En dehors de la France, des musées parrainent certains comités connus comme le «Rembrandt Project Rechearch» qui, en une décennie, a réduit considérablement les attributions à Rembrandt. Sur notre territoire, les conservateurs de musées ne peuvent pas effectuer d’expertise pour le domaine privé, car les comités sont essentiellement privés, et régis par loi de 1901 sur les associations comme le comité Honoré Daumier.
Les certificats de ces comités supplantent les certificats issus d’un seul expert en cas de contestation.
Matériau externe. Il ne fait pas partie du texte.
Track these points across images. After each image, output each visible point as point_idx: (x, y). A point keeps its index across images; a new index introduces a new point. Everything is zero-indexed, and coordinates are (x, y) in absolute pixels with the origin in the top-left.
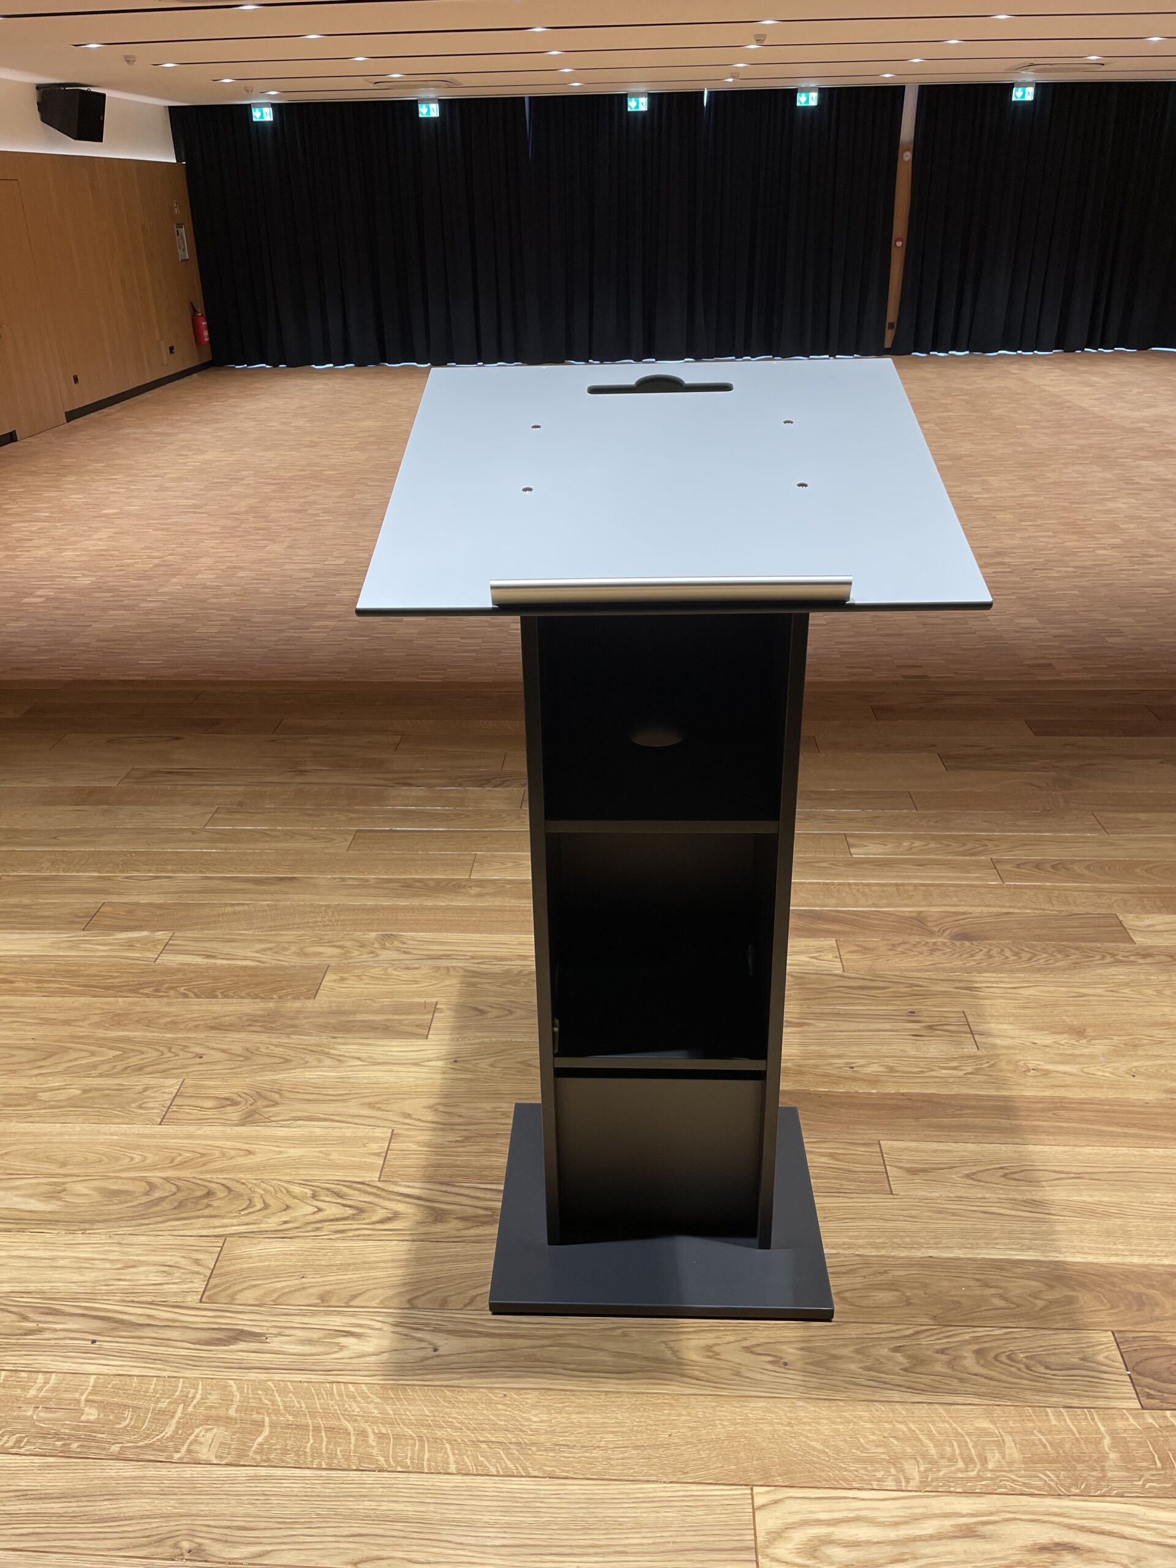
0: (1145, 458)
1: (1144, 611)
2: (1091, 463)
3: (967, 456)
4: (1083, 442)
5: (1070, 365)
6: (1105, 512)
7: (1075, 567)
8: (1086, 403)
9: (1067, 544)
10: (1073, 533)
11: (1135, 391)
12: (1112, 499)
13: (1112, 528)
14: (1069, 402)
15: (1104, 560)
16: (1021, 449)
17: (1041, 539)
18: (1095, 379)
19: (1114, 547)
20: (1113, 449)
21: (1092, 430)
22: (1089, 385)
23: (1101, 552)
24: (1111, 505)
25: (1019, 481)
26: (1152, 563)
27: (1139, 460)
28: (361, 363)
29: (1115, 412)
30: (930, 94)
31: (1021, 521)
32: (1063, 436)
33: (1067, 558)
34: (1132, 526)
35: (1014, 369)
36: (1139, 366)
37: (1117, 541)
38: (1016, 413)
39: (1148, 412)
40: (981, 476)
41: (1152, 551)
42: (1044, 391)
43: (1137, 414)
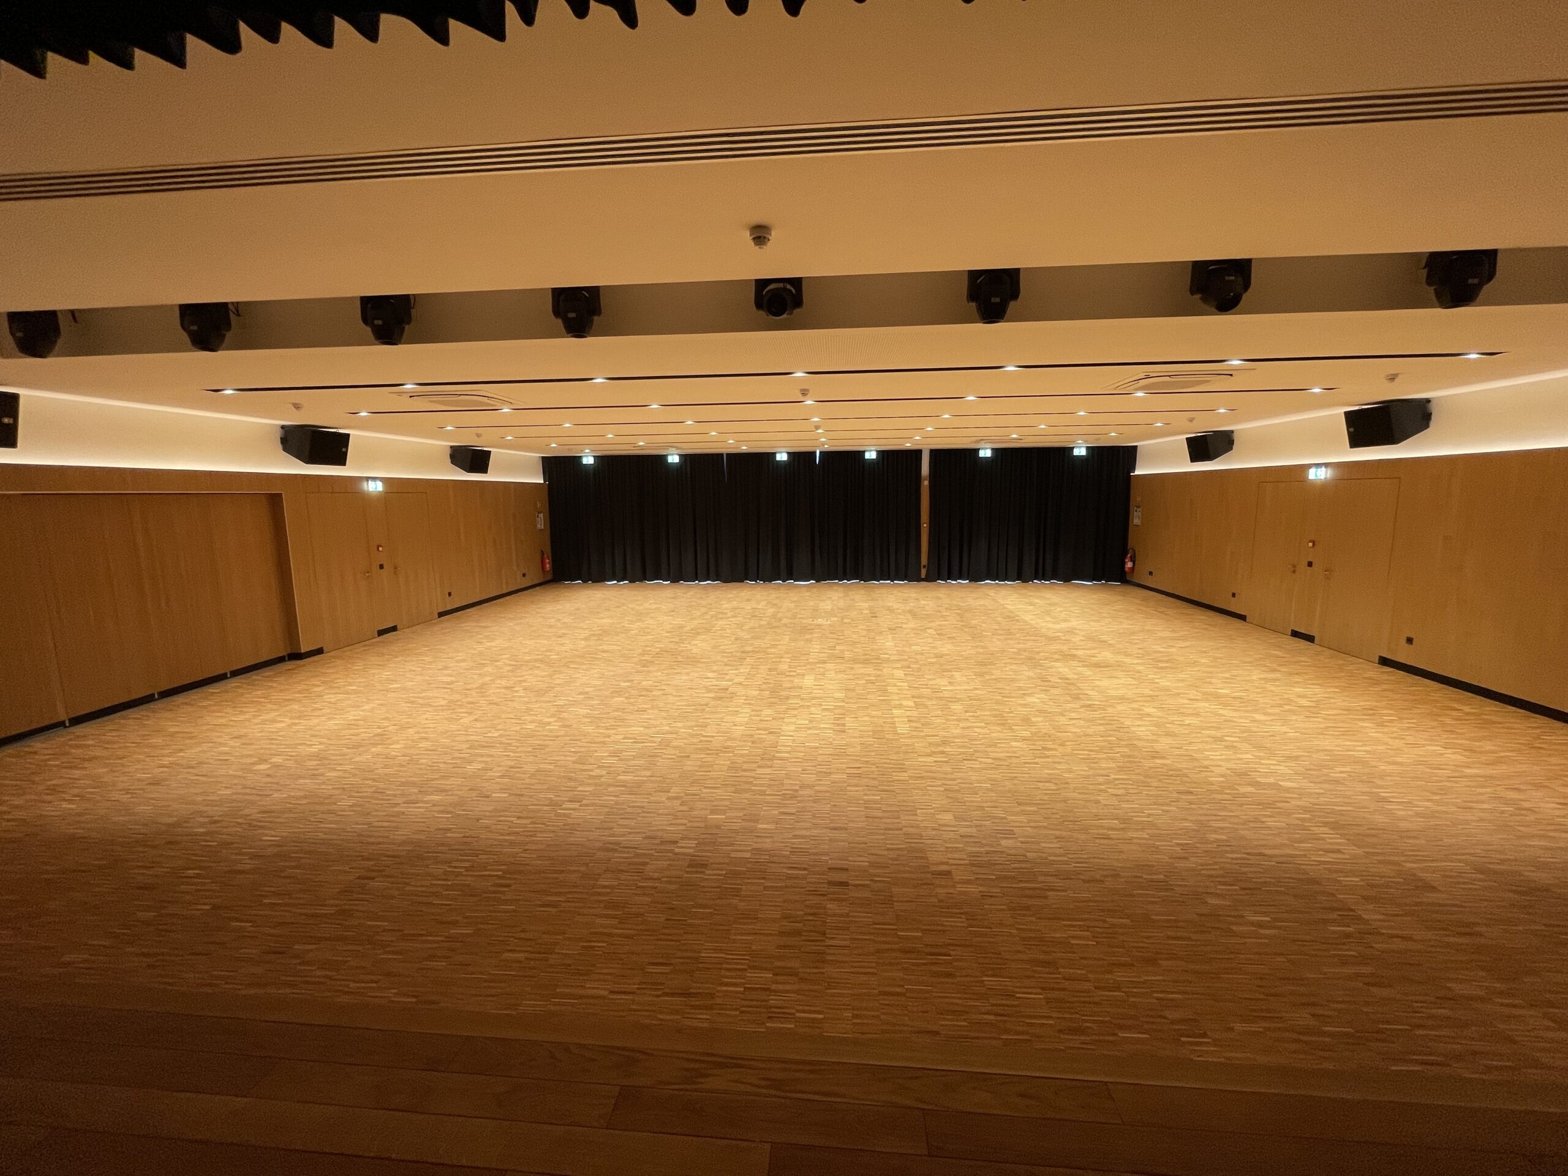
0: (1057, 660)
1: (1034, 809)
2: (1023, 663)
3: (947, 655)
4: (1021, 646)
5: (1024, 591)
6: (1025, 705)
7: (993, 759)
8: (1028, 618)
9: (993, 735)
10: (999, 724)
11: (1059, 609)
12: (1030, 695)
13: (1026, 721)
14: (1018, 616)
15: (1014, 752)
16: (981, 650)
17: (976, 729)
18: (1036, 601)
19: (1024, 739)
20: (1038, 653)
21: (1028, 638)
22: (1031, 604)
23: (1014, 744)
24: (1029, 699)
25: (974, 677)
26: (1048, 757)
27: (1054, 662)
28: (632, 581)
29: (1045, 624)
30: (935, 454)
31: (966, 712)
32: (1009, 642)
33: (989, 749)
34: (1040, 719)
35: (991, 593)
36: (1063, 592)
37: (1027, 734)
38: (985, 623)
39: (1064, 625)
40: (951, 671)
41: (1049, 745)
42: (1005, 608)
43: (1057, 626)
Ils sont donc aujourd’hui recherchés préalablement à toute transaction.
5. En conclusion
Le certificat d’authenticité qui fait autorité est réalisé par un expert dont les compétences sont reconnues par les professionnels du commerce, les conservateurs des musées et les grands collectionneurs privés.
Mais la concurrence est si âpre, l’on dénombre en France plus de 3 000 «experts» en Antiquité et objets d’art dans les différents guides spécialisés, que le dénigrement est l’activité principale des petits et des obscurs pour accéder au sommet de cette impitoyable pyramide.
Parfois ces descentes aux enfers sont justifiées, comme dans le cas bien connu de l’auteur d’un catalogue raisonné du frère de son amie qui refuse d’une façon trop systématique toutes les œuvres qui ne figurent pas dans son ouvrage.
Mais souvent ces comportements lapidaires sont le fait de vendeurs malhonnêtes, mécontents que l’expert ait vu leur supercherie.
Comment le particulier peut-il s’y retrouver ? Comment peut-il savoir que l’expert qui l’a conseillé, qui a édité le dernier catalogue raisonné, est supplanté par un nouvel expert ou comité d’experts qui édite un nouveau catalogue ?
En requérant l’avis d’un expert compétent ! Mais comment le découvrir dans cette grande confusion, non réglementée ?
En s’adressant à un expert qui a prêté serment, qui suit un code de déontologie stricte, affilié à un grand syndicat d’experts et/ou inscrit sur une liste de cour d’appel.